>> Begin The data

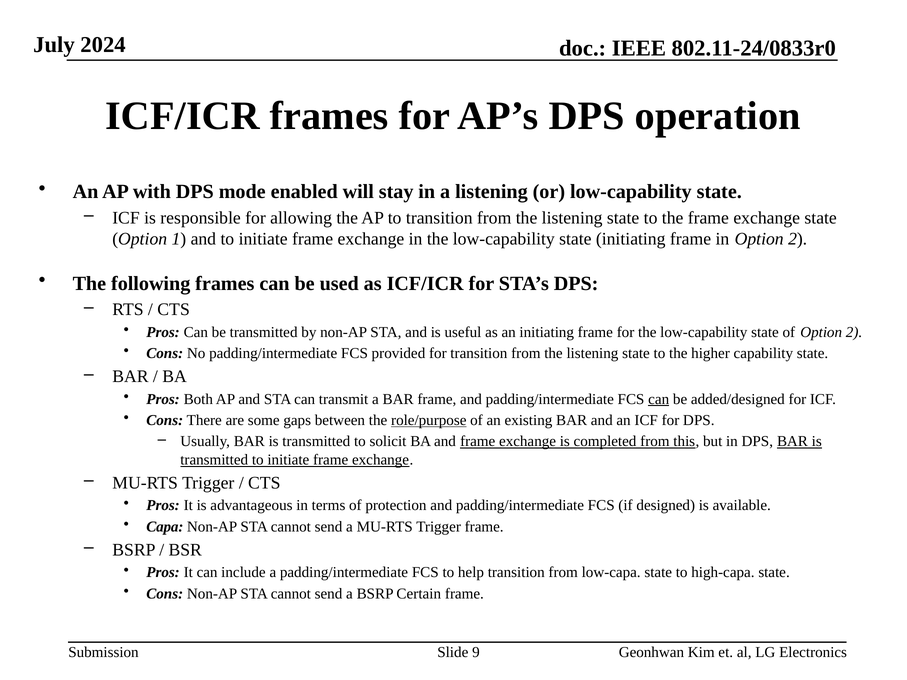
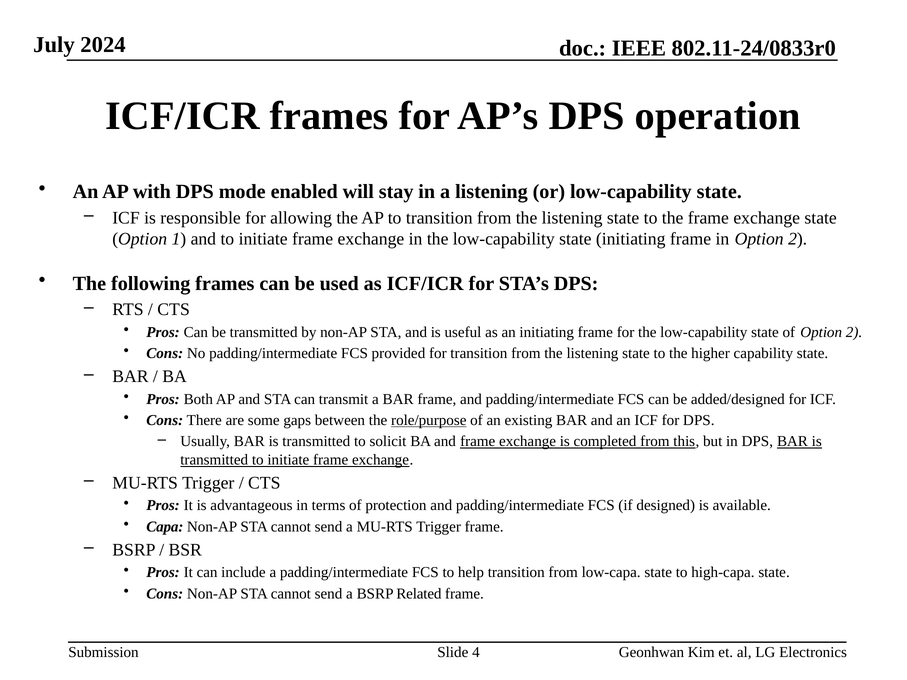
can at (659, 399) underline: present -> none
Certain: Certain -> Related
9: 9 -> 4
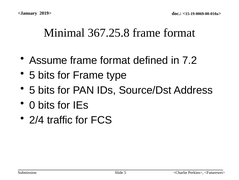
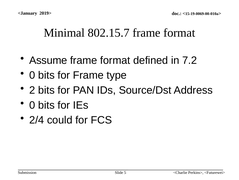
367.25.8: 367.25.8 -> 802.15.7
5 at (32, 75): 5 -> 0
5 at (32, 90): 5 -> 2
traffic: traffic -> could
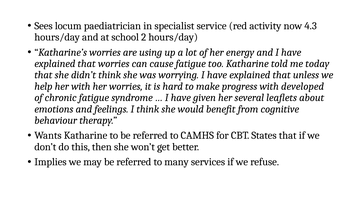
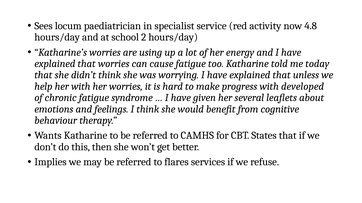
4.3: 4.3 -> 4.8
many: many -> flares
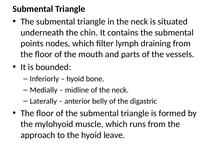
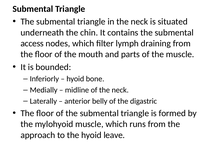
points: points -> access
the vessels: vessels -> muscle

>> End The data

How many lines of the records contain the word "none"? Matching is case-sensitive, and the reply should be the number alone.

1